Required work.
Answer these questions from the text on lock weaknesses below.
1. What kit does the text name as designed for getting past the U-Change?
2. What tool can open the Kwikset SmartKey cylinder when it is hit a few times?
3. Of what metal is the actuator in the Abus 82 made?

The U-Change isn’t very special regarding security. It can be picked with relative ease, but there’s an even easier way to bypass this one All a thief needs is a bypass key and a key blank that fits into the lock or, even better, a U-Change By-pass kit. Can you imagine protecting valuables with a lock that has a kit specifically designed for breaking into it? That alone tells you that the U-Change is not a very reliable lock at all.

Kwikset SmartKey

Kwikset SmartKey

The Kwikset SmartKey has gotten a lot of heat from the industry. Overall, it’s just not a great lock. However, this lock is used very commonly in households, which is why folks need to know its weaknesses. This isn’t hard, as the Kwikset SmartKey has a method of forced entry that is easy to find online. Although this lock is hard to pick and bump, the SmartKey lock cylinder can even be opened by hitting it a few times with a hammer. Although most of the methods to open a SmartKey are destructive, there is a specific tool that can be bought to open one in a bump-style method.

Abus 82

Abus 82

The Abus 82 is part of a series and it comes in many different sizes. Shutter padlocks themselves aren’t inherently bad, like four-wheel combination locks. It’s the internal mechanisms of Abus 82 that pose a problem. These locks aren’t very difficult to pick, but even worse, there’s a bypass. A thief can use a sharpened steel pick to manipulate the actuator, like with the Mul-T-Lock MT5 Thumb turn. The reason this bypass is effective? The brass actuator cannot stand up to a pick of a harder metal, in this case, steel.

Given data.
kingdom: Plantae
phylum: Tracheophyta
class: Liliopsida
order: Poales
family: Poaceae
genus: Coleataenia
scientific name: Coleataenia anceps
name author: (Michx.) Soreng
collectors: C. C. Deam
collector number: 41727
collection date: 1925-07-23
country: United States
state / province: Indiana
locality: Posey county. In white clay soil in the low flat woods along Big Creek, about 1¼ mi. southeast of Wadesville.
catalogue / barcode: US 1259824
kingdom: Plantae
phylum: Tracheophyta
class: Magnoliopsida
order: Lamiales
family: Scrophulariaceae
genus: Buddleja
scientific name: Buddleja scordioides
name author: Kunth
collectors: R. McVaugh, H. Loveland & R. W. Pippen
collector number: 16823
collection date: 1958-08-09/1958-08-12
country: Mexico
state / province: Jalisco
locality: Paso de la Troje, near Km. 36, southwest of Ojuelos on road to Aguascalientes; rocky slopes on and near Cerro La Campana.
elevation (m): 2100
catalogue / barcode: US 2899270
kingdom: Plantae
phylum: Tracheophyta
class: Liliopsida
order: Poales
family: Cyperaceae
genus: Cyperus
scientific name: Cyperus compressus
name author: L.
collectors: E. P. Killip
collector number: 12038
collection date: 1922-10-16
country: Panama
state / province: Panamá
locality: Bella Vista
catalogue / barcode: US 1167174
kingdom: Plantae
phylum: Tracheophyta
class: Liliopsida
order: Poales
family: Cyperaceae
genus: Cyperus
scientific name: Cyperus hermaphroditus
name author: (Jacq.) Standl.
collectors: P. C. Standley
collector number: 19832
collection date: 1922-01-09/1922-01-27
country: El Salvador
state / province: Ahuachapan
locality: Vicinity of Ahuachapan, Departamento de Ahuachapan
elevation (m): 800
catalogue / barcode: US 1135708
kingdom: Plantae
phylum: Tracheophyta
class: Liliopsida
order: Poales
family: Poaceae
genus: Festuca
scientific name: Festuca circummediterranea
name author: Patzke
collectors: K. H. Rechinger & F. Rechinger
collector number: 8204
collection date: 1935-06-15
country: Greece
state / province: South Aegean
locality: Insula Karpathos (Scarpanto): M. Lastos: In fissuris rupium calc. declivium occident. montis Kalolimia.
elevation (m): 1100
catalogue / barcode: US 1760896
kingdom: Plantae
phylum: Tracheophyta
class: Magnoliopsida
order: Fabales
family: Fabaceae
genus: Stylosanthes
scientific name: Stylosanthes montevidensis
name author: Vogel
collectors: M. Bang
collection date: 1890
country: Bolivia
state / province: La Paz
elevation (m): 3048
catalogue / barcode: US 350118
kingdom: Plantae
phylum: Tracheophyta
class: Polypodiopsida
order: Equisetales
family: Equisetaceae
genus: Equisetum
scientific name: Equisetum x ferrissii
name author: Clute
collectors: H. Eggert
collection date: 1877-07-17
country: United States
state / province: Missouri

Your response.
1. A U-Change By-pass kit.
2. A hammer.
3. Brass.